United States Navy Medal of Honor recipient

Robert Roland Ingram (born January 20, 1945) is a retired United States Navy hospital corpsman third class and a recipient of the Medal of Honor, the United States' highest military decoration, for heroism during the Vietnam War.

==Military career==
Ingram was born in Clearwater, Florida. He joined the United States Navy from Coral Gables, Florida in September 1963. He completed recruit training and Hospital Corps School in San Diego, California, and the Fleet Marine Force, Field Medical Service School at Camp Pendleton, California. Afterwards, he was assigned to B Company, 1st Battalion, 7th Marine Regiment, 1st Marine Division. He was then reassigned and transferred to C Company of the 1st Battalion, 7th Marines.

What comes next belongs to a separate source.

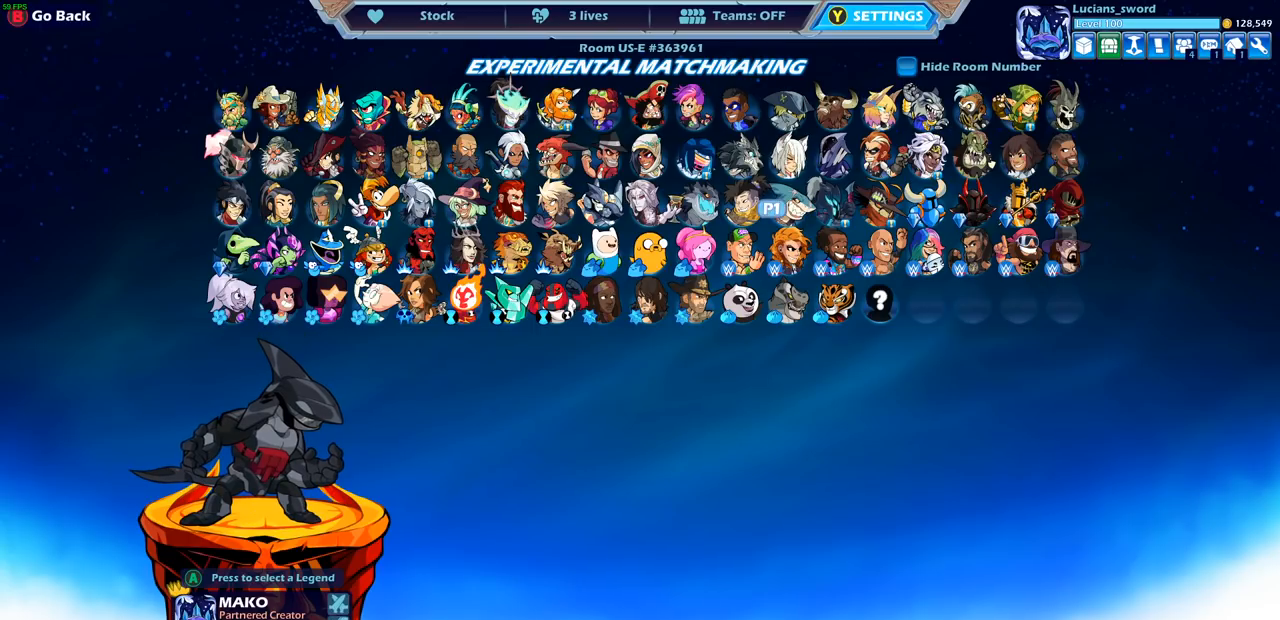
{"buttons": [], "left_stick": "center", "right_stick": "center", "events": []}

Ingram was sent with his battalion from Okinawa to Vietnam in July 1965 as a hospital corpsman third class. For his heroism in treating several Marines of C Company while under enemy fire on February 8, 1966, he was awarded the Silver Star. On March 28, during a firefight with North Vietnamese forces in Quang Ngai Province, Republic of Vietnam, Ingram continued to attend to wounded Marines after being seriously wounded by enemy gunfire four times.

Ingram's Medal of Honor was presented to him by President Bill Clinton on July 10, 1998 during a ceremony in the White House, alongside twenty-four of the men he served with in Vietnam. The delay in the award, made more than thirty years after the battle, was attributed to lost paperwork.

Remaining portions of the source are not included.